27 O não oferecimento desses itens contraria determinação legal. Segundo a Lei Nº 7.210/1984 – Lei de Execução Penal, o estabelecimento

prisional deve fornecer itens de alimentação, vestuário e higiene: “Art. 12. A assistência material ao preso e ao internado consistirá no fornecimento de alimentação, vestuário e instalações higiênicas”.

Nos dias anteriores à visita, a mulher dispensa boa parte do seu tempo a preparar os alimentos que serão levados às unidades prisionais. A esposa de um interno informou que praticamente não dormia nas noites anteriores às visitas porque passava grande parte da madrugada cozinhando.

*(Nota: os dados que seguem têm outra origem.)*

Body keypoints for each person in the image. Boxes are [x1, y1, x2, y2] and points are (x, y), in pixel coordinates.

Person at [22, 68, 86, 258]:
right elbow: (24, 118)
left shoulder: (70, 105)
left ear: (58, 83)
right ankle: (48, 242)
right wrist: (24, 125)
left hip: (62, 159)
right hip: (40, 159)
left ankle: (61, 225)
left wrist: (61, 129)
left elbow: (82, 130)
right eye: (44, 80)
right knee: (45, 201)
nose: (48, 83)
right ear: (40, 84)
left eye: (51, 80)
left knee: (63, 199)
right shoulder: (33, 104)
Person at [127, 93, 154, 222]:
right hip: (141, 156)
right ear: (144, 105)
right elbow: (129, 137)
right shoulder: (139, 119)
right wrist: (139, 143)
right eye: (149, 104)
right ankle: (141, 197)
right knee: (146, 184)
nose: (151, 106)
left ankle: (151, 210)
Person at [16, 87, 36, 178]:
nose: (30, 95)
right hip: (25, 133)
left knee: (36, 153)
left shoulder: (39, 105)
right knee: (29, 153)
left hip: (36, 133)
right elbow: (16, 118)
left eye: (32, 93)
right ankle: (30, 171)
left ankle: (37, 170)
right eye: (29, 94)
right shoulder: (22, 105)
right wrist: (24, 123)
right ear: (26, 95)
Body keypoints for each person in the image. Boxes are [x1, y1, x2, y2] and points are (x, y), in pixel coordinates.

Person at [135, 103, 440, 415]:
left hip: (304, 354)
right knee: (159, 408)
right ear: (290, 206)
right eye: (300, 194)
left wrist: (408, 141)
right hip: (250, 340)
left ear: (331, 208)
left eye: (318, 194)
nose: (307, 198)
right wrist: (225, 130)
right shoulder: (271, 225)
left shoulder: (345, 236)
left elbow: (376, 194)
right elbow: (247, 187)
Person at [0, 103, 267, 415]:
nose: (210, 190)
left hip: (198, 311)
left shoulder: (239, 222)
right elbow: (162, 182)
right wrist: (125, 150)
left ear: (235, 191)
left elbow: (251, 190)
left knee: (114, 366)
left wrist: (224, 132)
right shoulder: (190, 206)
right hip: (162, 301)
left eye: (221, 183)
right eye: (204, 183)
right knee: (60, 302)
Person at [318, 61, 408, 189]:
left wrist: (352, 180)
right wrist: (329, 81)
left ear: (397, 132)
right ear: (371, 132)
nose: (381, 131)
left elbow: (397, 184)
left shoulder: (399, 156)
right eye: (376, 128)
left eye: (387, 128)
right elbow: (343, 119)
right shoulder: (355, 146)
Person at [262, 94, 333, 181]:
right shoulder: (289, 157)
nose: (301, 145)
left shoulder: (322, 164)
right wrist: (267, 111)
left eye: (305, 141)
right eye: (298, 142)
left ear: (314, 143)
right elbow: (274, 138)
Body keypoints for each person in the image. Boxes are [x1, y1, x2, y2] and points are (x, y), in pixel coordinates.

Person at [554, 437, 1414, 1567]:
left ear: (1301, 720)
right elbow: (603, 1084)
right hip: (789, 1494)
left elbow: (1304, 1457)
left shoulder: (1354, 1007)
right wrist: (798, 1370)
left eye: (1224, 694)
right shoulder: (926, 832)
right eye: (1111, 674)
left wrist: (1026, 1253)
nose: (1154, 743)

Os preparativos para a visita começavam alguns dias antes do encontro, pois havia a necessidade de ela ir ao supermercado comprar os ingredientes para preparar a comida. (Duarte, 2013, p. 632)

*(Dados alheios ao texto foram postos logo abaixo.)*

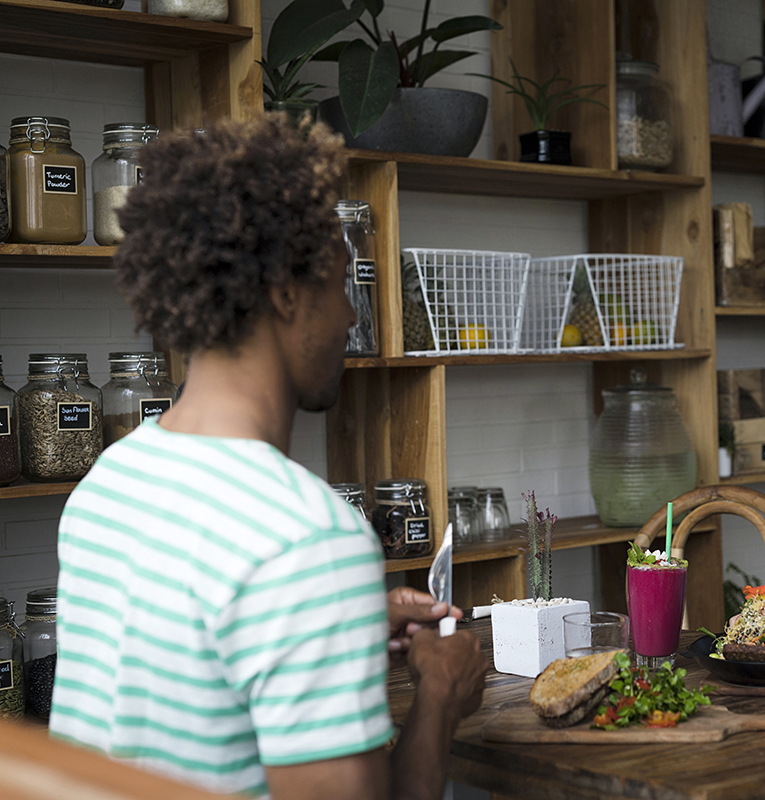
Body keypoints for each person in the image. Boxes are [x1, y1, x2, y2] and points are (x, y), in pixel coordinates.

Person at [50, 115, 487, 800]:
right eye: (341, 284)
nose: (350, 317)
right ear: (286, 290)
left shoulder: (109, 483)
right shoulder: (307, 539)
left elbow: (179, 674)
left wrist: (335, 625)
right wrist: (440, 696)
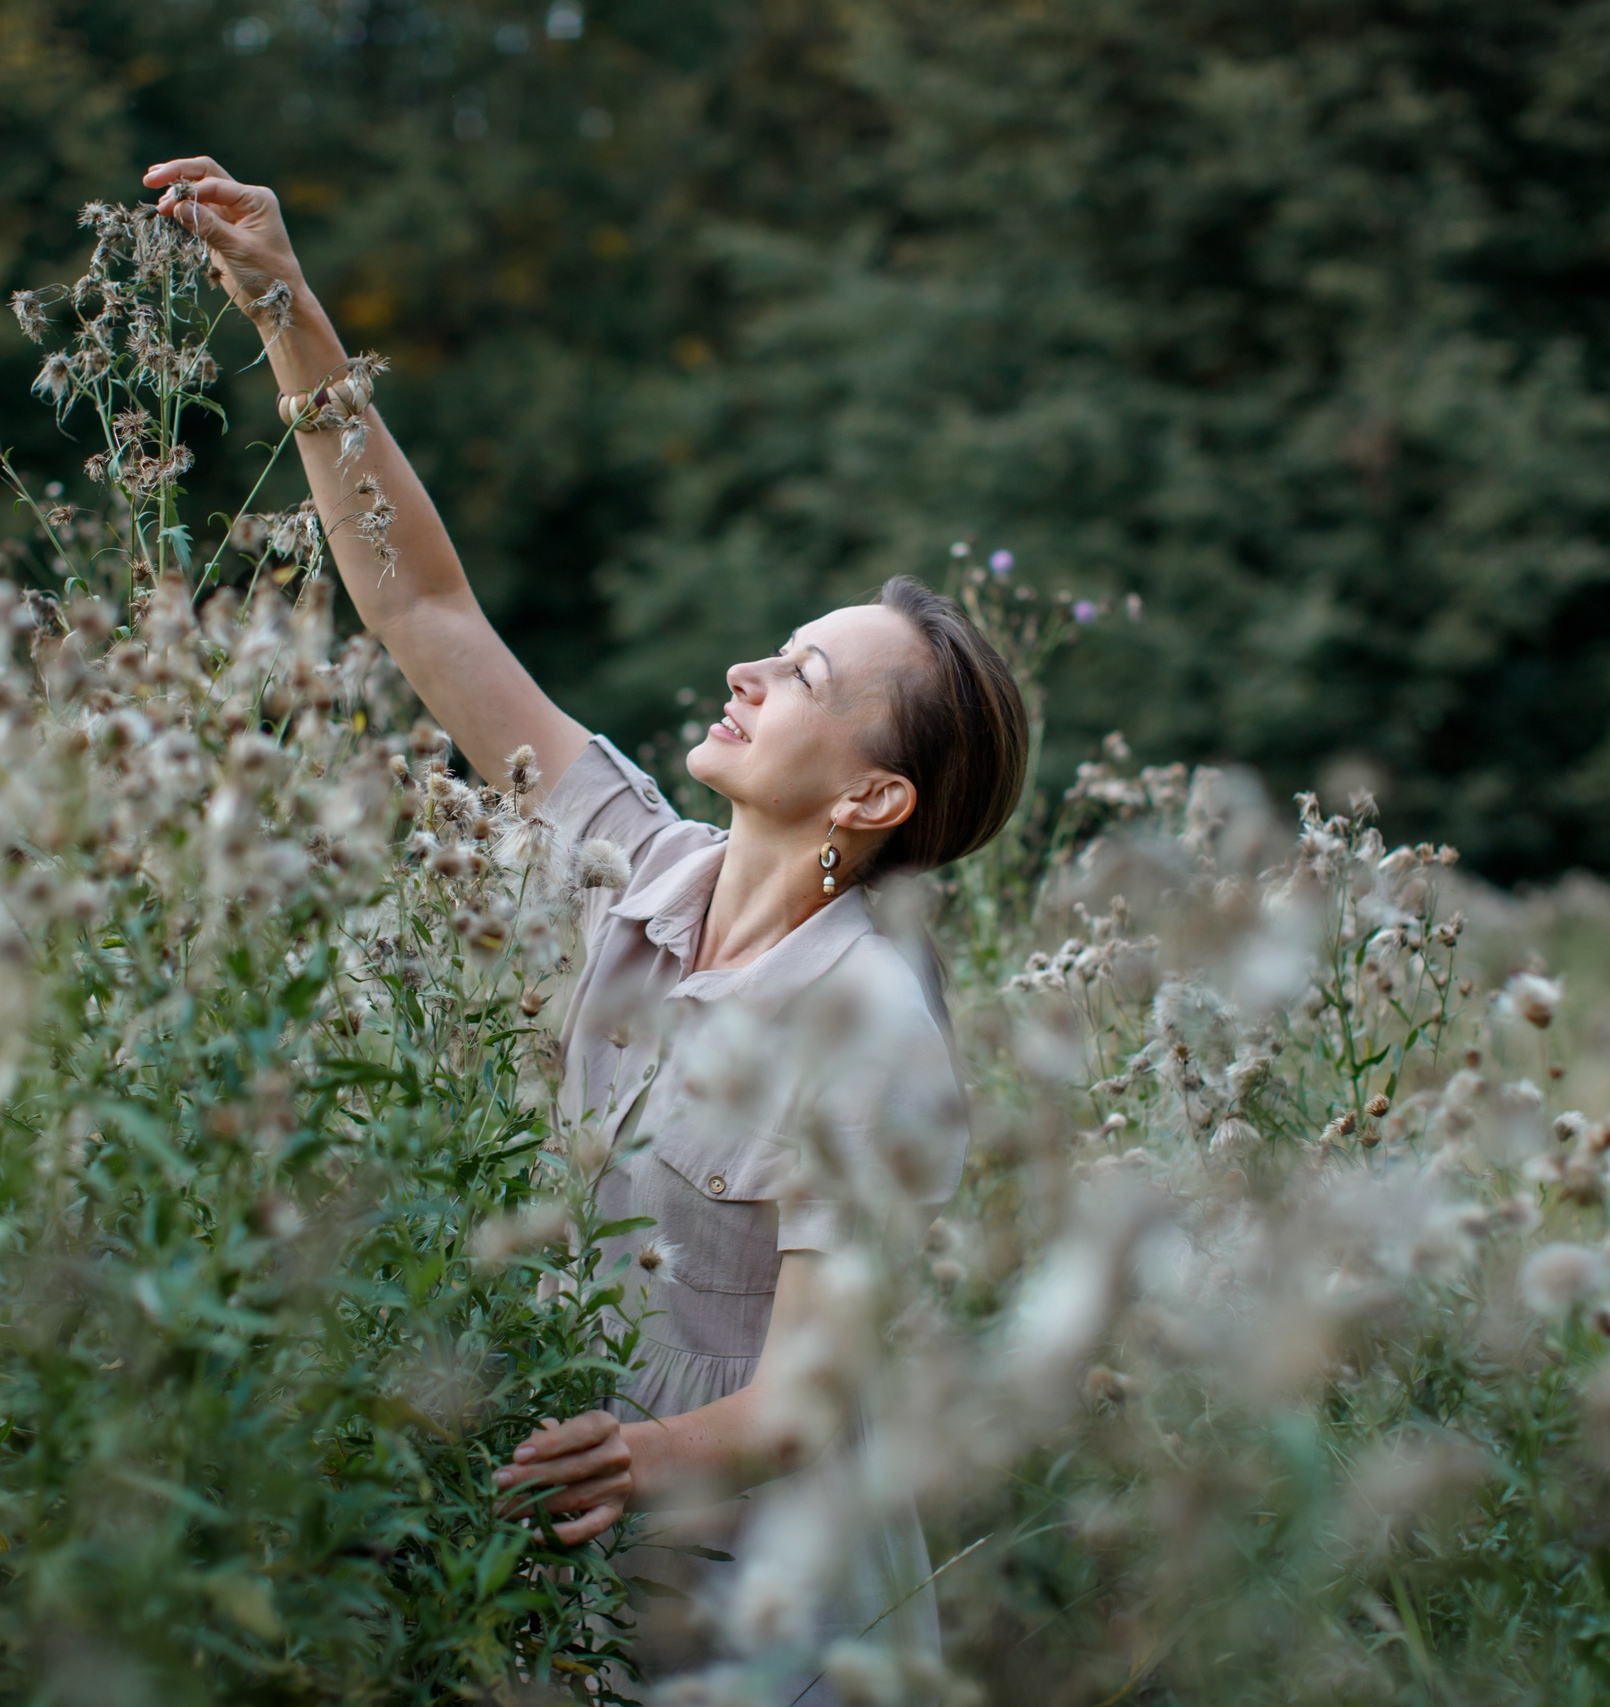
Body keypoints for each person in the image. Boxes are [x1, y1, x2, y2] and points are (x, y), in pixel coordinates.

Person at [145, 156, 1031, 1695]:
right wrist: (285, 309)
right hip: (563, 1567)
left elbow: (815, 1394)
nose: (754, 670)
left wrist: (640, 1452)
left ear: (878, 800)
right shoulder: (644, 866)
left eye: (808, 677)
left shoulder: (874, 1034)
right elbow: (429, 614)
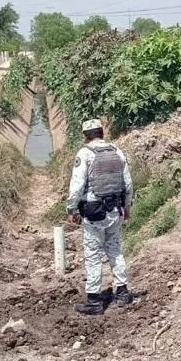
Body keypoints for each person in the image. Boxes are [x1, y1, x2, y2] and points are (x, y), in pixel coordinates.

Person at [67, 119, 134, 315]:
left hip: (94, 212)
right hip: (116, 211)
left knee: (93, 255)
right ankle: (122, 293)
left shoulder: (85, 154)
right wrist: (127, 207)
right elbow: (128, 184)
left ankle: (94, 301)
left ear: (86, 136)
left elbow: (77, 186)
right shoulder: (117, 151)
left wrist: (71, 209)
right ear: (102, 133)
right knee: (115, 249)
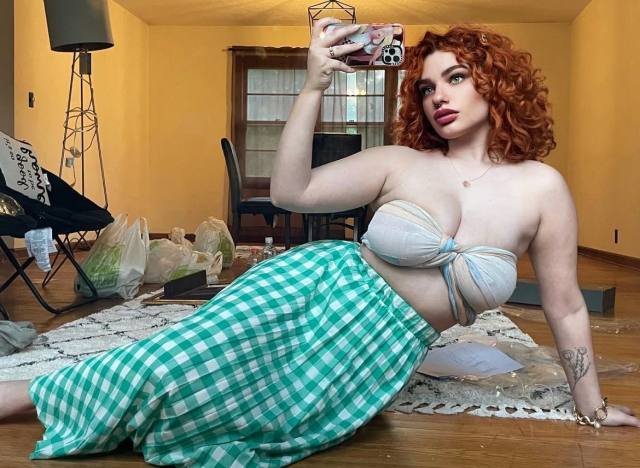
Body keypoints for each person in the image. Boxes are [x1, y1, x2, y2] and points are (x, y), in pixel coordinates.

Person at [2, 18, 639, 467]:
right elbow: (292, 190)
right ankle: (22, 395)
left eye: (457, 78)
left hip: (376, 353)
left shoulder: (541, 188)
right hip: (314, 288)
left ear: (496, 83)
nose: (438, 97)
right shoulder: (400, 162)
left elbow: (565, 306)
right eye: (427, 87)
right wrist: (313, 85)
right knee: (174, 363)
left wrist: (590, 406)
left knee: (245, 419)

Tratar-se-ia, portanto, de uma terceira jornada de trabalho imposta a essas mulheres, que em geral já estão sujeitas a (i) um turno de trabalho precarizado, (ii) um turno de cuidados dedicados à casa e aos filhos, e (iii) um turno extra aos finais de semana, para compra e preparação dos produtos a serem levados ao companheiro encarcerado (Santos, 2015). Impera reconhecer que esse ônus feminino somente se impõe com essa contundência pela ausência do Estado em oferecer aos presos itens básicos para garantia de sua dignidade.

Necessário pontuar, também, que a revista íntima pela qual as mulheres são submetidas antes de entrar nos estabelecimentos prisionais ficou conhecida como “revista vexatória” pelo grau de humilhação que representam. As visitantes de todas as idades são obrigadas a tirar toda a roupa perante policiais femininas e, diante delas, abrir vagina e ânus com as mãos, agachar sobre espelhos e tossir a fim de que se assegure que elas não transportam itens proibidos para dentro da instituição. O descaso é tamanho que diversas instituições de defesa de direitos humanos passaram a se referir à prática como um estupro institucionalizado (Instituto Brasileiro de Ciências Criminais, 2015).